Dos fueron los pretextos para la ruptura constitucional exhibidos como coartada del cambio: la pena de muerte para el delito de terrorismo y la reelección presidencial. Lo primero se llegó a plasmar en el texto, pero fue ineficaz a la luz de Pacto de San José y la Opinión Consultiva vinculante de la Corte Interamericana de DDHH. Lo segundo permitió la primera reelección del golpista. Sin embargo, al forzarse la re-reelección, más un cúmulo de excesos en materia de DD.HH. y la grave corrupción exhibida, produjo la inevitable caída del régimen.

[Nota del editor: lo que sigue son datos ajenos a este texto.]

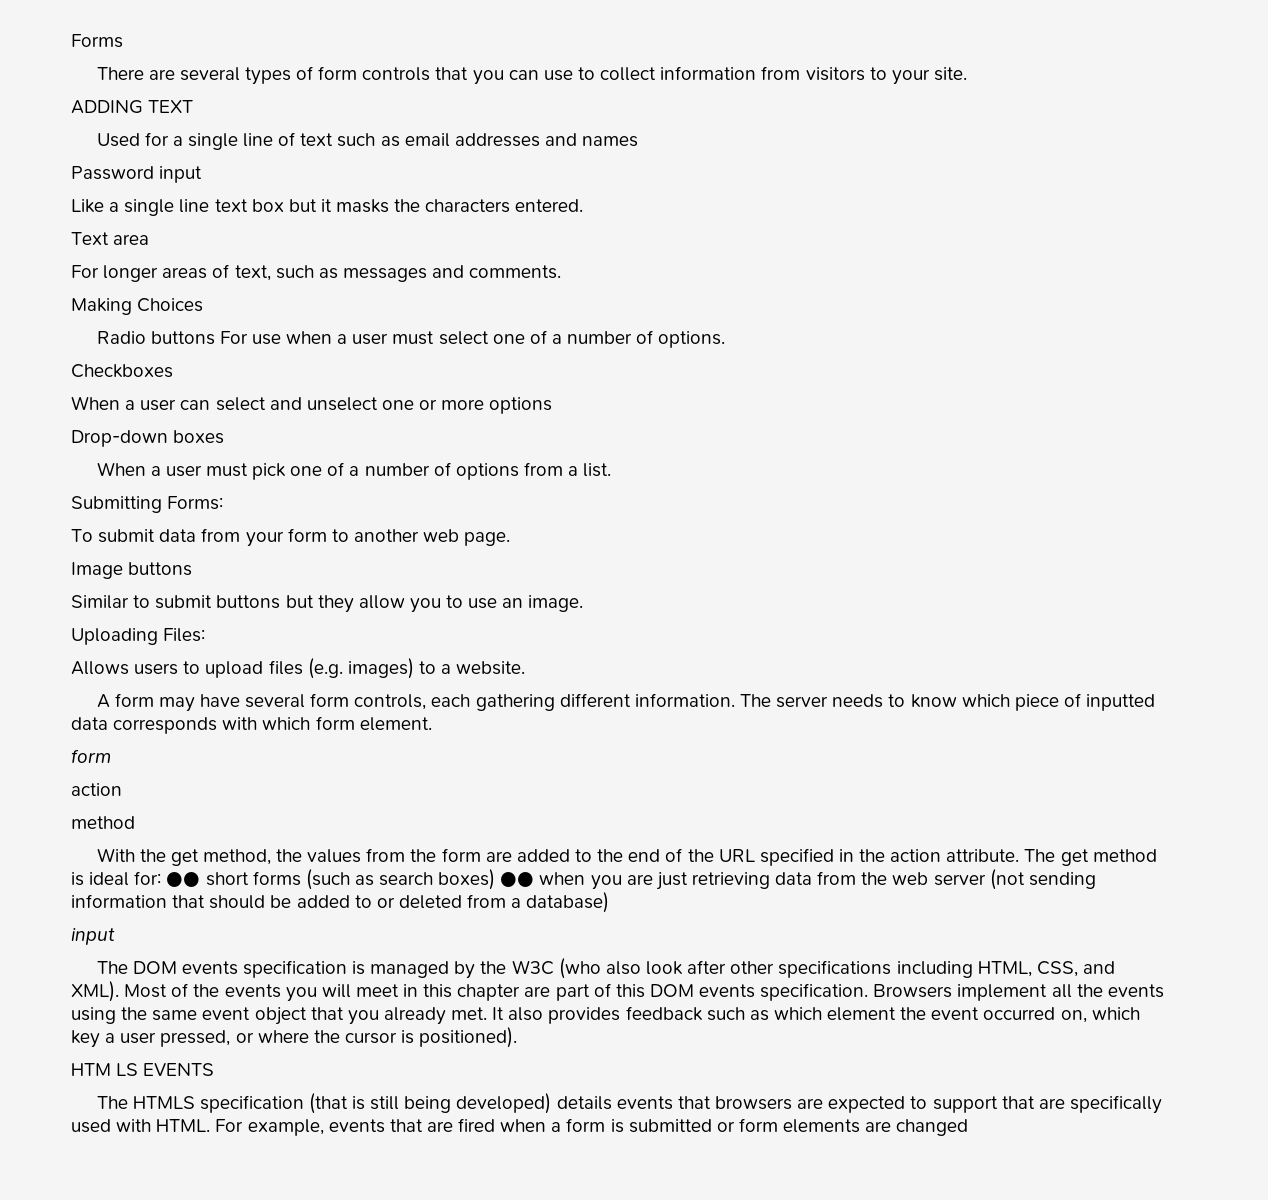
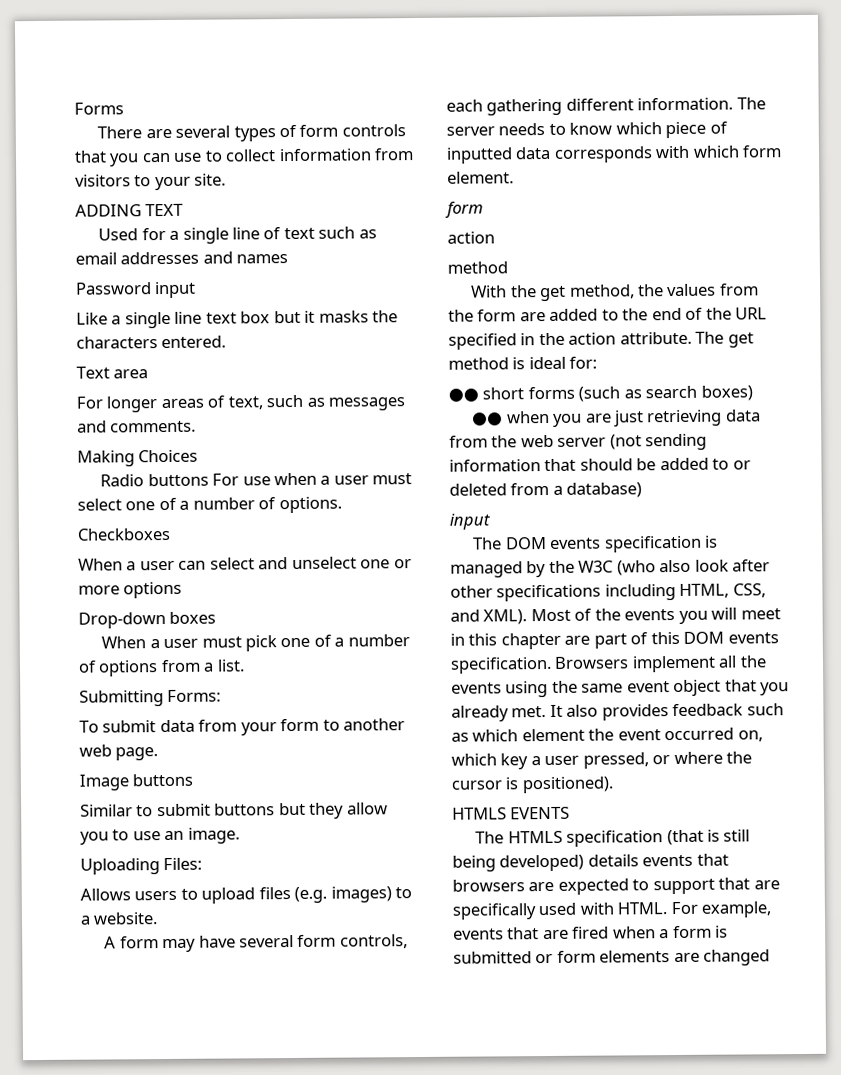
(162, 878) none -> (598, 362) //
(496, 879) none -> (753, 393) //
[71,1063,139,1076] HTM LS -> [452,807,507,820] HTMLS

Parece justo reconocer que esta Constitución, a pesar de su origen espurio, y aprobada en dudoso referéndum, fue la que permitió la reconducción incruenta hacia nuevas autoridades legítima y constitucionalmente elegidas. Su mérito ha permitido dos recambios presidenciales más  al punto que pronto ingresaremos a los previos de un cuarto recambio el 2016, inédito en nuestra aún frágil democracia.

Mucho se ha discutido sobre el regreso a la Carta de 1979. Si bien su texto era más elaborado y su ruptura no tuvo justificación, a estas alturas es una discusión estéril.

Bien podríamos decir que la Carta de 1979 no representaba la apertura a un moderno ciclo, sino la síntesis del ocaso político de una época. Como la bella Constitución de Weimar de 1919.

La Carta de 1993 fue hecha de prisa y corriendo. Calco y mala copia de la Carta de 1979, dice Domingo García Belaúnde. Pero siendo ello cierto, y teniendo gruesos errores (congreso unicameral, división artificiosa del sistema electoral, etc.), tiene indudables méritos: su capítulo económico ha devenido en “cláusula pétrea” o “bloque de constitucionalidad” al punto que es imposible poder alterarlo; la Defensoría del Pueblo separada del Ministerio Público, el nuevo perfil del Tribunal Constitucional y el mayor detalle en la protección de los DD.FF.

A pesar de todo, ha sufrido algunas reformas menores, destacándose el voto a las FF.AA. y la PNP dando mayor contenido al principio de igualdad y acercando a una minoría calificada –históricamente al margen de la participación ciudadana- a una verdadera democracia. Se requieren algunas mejoras adicionales como la regionalización por ejemplo; aunque ellas se darán con el tiempo y el necesario consenso. Recordemos que la actual Constitución chilena fue heredada de Pinochet. Sin embargo, el consenso ha permitido paulatinos y necesarios cambios (más de 100 artículos) consolidando su democracia y estabilidad política.

Sería hermoso lograr una nueva Constitución en democracia y pleno consenso, que no solo sea eficaz (de consensos mínimos), sino eficiente (de consensos máximos). Pero en tanto ello no sea posible y se ponga en riesgo la base de nuestro actual desarrollo y despegue económico -que debería sostenerse por dos décadas más, cuando menos, para lograr un verdadero desarrollo nacional-; exijamos a la actual el cumplimiento de los nobles fines de afianzar nuestra endeble democracia y solidificar nuestro Estado constitucional de derecho.